Well, this is a bit embarrassing… I’m writing up a set of slides to present to colleagues about Julia, and I wanted to show an example how explicit looping and so on is fine and dandy and as fast as any other language construct.

However! - I actually can’t get my mysum() function to match Julia’s sum(A, dims=1) function (summing a 2D array along the first axis):

arr = rand(1000, 100_000)
@btime sum($arr, dims=1);
# ~ 56 ms
function mysum(arr)
result = zeros(eltype(arr), size(arr, 2))
for j in axes(arr, 2)
for i in axes(arr, 1)
result[j] += arr[i, j]
end
end
return result
end
@btime mysum($arr);
# ~ 80 ms

I’ve checked the obvious: its column-major iteration, there’s no allocations (except the initial result array), it’s type stable. I’ve also tried initialising an undef results array, and summing with a temporary variable for each row (in case it was the memory accesses on the heap that were slowing me down), also with no effect.

julia> function turbosum(arr)
result = zeros(eltype(arr), size(arr, 2))
@turbo for j in axes(arr, 2)
for i in axes(arr, 1)
result[j] += arr[i, j]
end
end
return result
end
turbosum (generic function with 1 method)
julia> @btime turbosum($arr);
31.189 ms (2 allocations: 781.30 KiB)
julia> @btime sum($arr; dims=1);
42.052 ms (2 allocations: 781.30 KiB)

Right, so with 1.8.1, @turbo indeed has a big improvement.
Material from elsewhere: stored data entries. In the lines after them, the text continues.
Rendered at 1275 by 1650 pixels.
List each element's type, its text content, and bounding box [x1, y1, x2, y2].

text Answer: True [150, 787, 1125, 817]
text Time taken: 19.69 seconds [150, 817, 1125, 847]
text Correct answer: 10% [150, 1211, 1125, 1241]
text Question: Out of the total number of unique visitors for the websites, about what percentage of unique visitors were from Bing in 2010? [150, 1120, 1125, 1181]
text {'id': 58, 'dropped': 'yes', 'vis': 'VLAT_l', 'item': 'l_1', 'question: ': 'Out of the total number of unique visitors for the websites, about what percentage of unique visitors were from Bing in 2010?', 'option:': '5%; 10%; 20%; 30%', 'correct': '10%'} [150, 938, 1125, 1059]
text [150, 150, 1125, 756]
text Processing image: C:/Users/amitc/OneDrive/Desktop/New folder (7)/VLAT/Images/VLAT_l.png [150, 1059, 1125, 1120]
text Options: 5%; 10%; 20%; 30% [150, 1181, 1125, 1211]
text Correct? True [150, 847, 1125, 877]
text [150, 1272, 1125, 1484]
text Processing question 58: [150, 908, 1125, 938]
But this is no longer the teaching moment I was hoping for, since ‘sprinkle with @turbo’ doesn’t really help people understand what’s going on here.

Also, I wonder how Base is doing this, without access to LoopVectorization magic…

julia> function mysum(arr)
result = zeros(eltype(arr), size(arr, 2))
@inbounds for j in axes(arr, 2)
t = zero(eltype(arr))
for i in axes(arr, 1)
t += arr[i, j]
end
result[j] = t
end
return result
end
mysum (generic function with 1 method)
julia> @btime mysum($arr);
165.281 ms (2 allocations: 781.30 KiB)
julia> function mysum(arr)
result = zeros(eltype(arr), size(arr, 2))
@inbounds for j in axes(arr, 2)
t = zero(eltype(arr))
@simd for i in axes(arr, 1)
t += arr[i, j]
end
result[j] = t
end
return result
end
mysum (generic function with 1 method)
julia> @btime mysum($arr);
53.112 ms (2 allocations: 781.30 KiB)
julia> @btime sum($arr, dims=1);
52.268 ms (2 allocations: 781.30 KiB)

It’s turtles all the way down, but I eventually got to the all-important Base.mapreduce_impl() which does a little magic with block sizes and @simd.

You’re right. I need both @simdand a temporary loop variable for it to work.

I’m a little confused here though, since I didn’t think @simd worked with reduction variables, and now it seems to. Am I guaranteed that the sum won’t suffer from race conditions?

I don’t think race conditions are an issue, since IIUC, we’re not accessing the same memory location from multiple tasks. What @simd does is reorder associative operations, so it may evaluate a + (b+c) instead of (a+b) + c. This means that if we use @simd in reductions, it will likely change the result due to floating-point rounding errors. We may check that mysum(arr) differs from vec(sum(arr, dims=1)), although they’re approximately equal.